- **PASSAGE PROVIDED**
Meditation helps students find their centers

Freshman+Laura+Trainor+participates+in+a+meditation+in+Muller+Chapel.
Kristen Harrison/The Ithacan
Freshman Laura Trainor participates in a meditation in Muller Chapel.

On Mondays, Wednesdays and Fridays at noon, Muller Chapel hosts a temporary escape for the Ithaca College community.

Both students and faculty assemble in the chapel sanctuary equipped with their meditation pillows. Many sit cross-legged, others kneel and some lie down. Sometimes the sessions are silent, while other times an instructor provides guided meditations with helpful instructions for beginners. These instructions guide breathing, body or mind relaxation, and mindfulness of thought. The sessions are led by Mary Ann Erickson, associate professor in the Department of Gerontology, Julia Lapp, associate professor in the Department of Health Promotion and Physical Education, and Kathryn Caldwell, assistant professor in the Department of Psychology.

Erickson, Lapp and Caldwell began hosting these meditation sessions Fall 2017. Lapp and Caldwell had been doing mindfulness work in their classes after they attended the The Association for Contemplative Mind in Higher Education (ACMHE) national conference, where they got the idea to cross pedagogy with meditation.

“We went to the conference, we were really fueled by it and we wanted to do more,” Caldwell said. “Julia and I knew that Mary Ann had been doing contemplation in the classroom, so we reached out to her, and the three of us started this study group.”

Caldwell said she hopes that these meditation sessions can be a tool to bring the college community together through the shared values of achieving mindfulness and awareness.

The meditation sessions offered have no religious affiliation. Erickson said she hopes the use of the chapel for nondenominational meditation will expand the community it serves.

“When people think of the chapel, they associate it with religion. Hopefully, these meditation sessions can grow the use of the chapel,” Erickson said.

Erickson said she acknowledges that those who are new to meditation often stumble into it with the impression that it will always be easy and that a positive experience is more or less guaranteed. This is not always the case — meditation can be difficult.

“Meditation is not always as simple as ‘clearing your mind,’” Erickson said. “Meditation is also the process of observing your thoughts rise and fall, and those thoughts are not always pleasant. There are times when you may be restless or sleepy, which can make it difficult to stick with meditation.”

Erickson said she knows there are many barriers in meditation that beginners run into, like facing difficulty focusing and being alone with one’s thoughts. She said these difficulties make it vital for her to provide guidance and instruction.

“It can be difficult to begin meditation if you are alone, and providing a space to meditate with others can be helpful,” Erickson said.

Junior Melanie Sadoff regularly attends the chapel’s meditation sessions. She said many people face challenges when attempting mindfulness meditation.

“People are put off by it — just being you alone with your thoughts,” Sadoff said. “For me, at least, spending a lot of time alone can be draining. I think for a lot of people, it can be difficult to start and overcome that initial barrier.”

- **THE DATA**
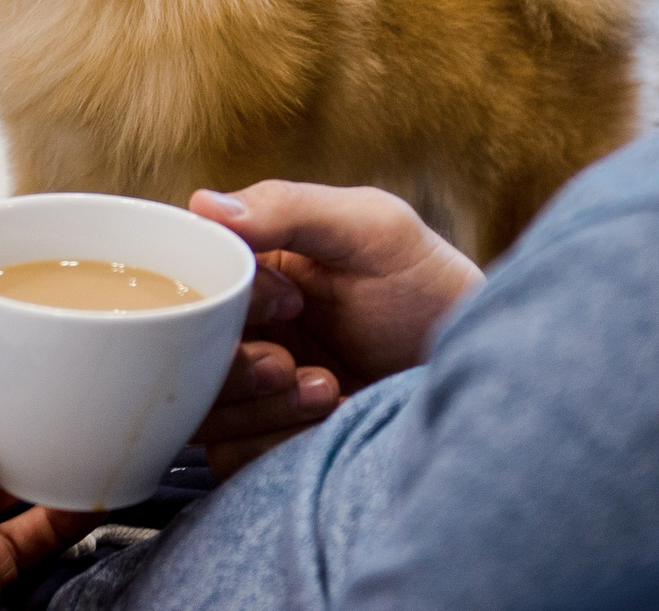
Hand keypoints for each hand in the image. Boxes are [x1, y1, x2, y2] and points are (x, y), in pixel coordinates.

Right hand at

- **THINGS TO DO**
1: In the article on campus meditation, rewrite the paragraph that begins "Both students and faculty assemble" as a concise bulleted list that keeps its main facts.
2: Decide whether each statement agrees with the article on campus meditation. Answer yes or no, and quote the words of the article that decide it.
(a) The meditation sessions in Muller Chapel began in Fall 2017.
(b) The sessions are affiliated with a particular religion.
(c) Melanie Sadoff is a senior.
3: Continue the article on campus meditation, starting after its final sentence.

- **RESPONSES PER TASK**
1:
- Students and faculty gather in the chapel sanctuary with meditation pillows.
- Participants sit cross-legged, kneel or lie down.
- Some sessions are silent. Others are guided by an instructor with directions for beginners.
- The instructions cover breathing, relaxation of body or mind, and mindfulness of thought.
- Three faculty members lead the sessions:
  - Mary Ann Erickson, associate professor, Department of Gerontology
  - Julia Lapp, associate professor, Department of Health Promotion and Physical Education
  - Kathryn Caldwell, assistant professor, Department of Psychology

2:
(a) Yes: "Erickson, Lapp and Caldwell began hosting these meditation sessions Fall 2017."
(b) No: "The meditation sessions offered have no religious affiliation."
(c) No: "Junior Melanie Sadoff regularly attends the chapel’s meditation sessions."

3:
Sadoff said that her parents exposed her to meditation at a young age and that meditation has become essential to her daily morning routine.

“Even just today, I had a pretty tiring schedule. I had student teaching and jumping from activity to activity,” Sadoff said. “If I hadn’t gotten 10 minutes in the morning to center myself and say, ‘Okay, I can do this,’ I think it would be a very different day. Especially from my experiences with days when I think I don’t have time for meditation, and I go through my activities and I’m very, very thrown off, whether it’s memory, attention, focus or even passion.”

Senior Peony Lee said she occasionally attends the chapel’s open meditation sessions. She said she enjoys meditation as an opportunity to recenter herself.

“When I don’t meditate, I feel I can very easily be drawn into everything I’m doing in life, whether that’s like school or people or social media,” Lee said. “All those things in the world draw us outside of ourselves. It’s not often we get the opportunity to turn those things off and see what’s going on inside.”

Meditation may be uniting for many, but not everyone can reap the same benefits from meditation that others can.

“A lot of the time, I hear people say meditation is hard,” Caldwell said. “I think it’s because you are really trying to focus your attention where you want it, and it’s like an exercise. People go into meditation and quickly find that it’s quite difficult.”

Even while many find it hard, Sadoff said she thinks everyone should try meditation at least once, even though some may not be ready for meditation or the experiences that come along with it. Sadoff said she believes a common barrier for successful meditation is a person’s level of maturity.

“Meditation can be difficult if you’re someone who is material or worldly minded, and having the right mindset is often overlooked,” she said. “It’s super important because, externally, you want a great job or you want to travel, and there are all these things that are distracting you from that internal quietness that we look for when we meditate.”

Lee said that all of this is exemplified in a quote from Paramahansa Yogananda, former Indian yogi and guru: “By the practice of meditation you will find that you are carrying in your heart a portable paradise.”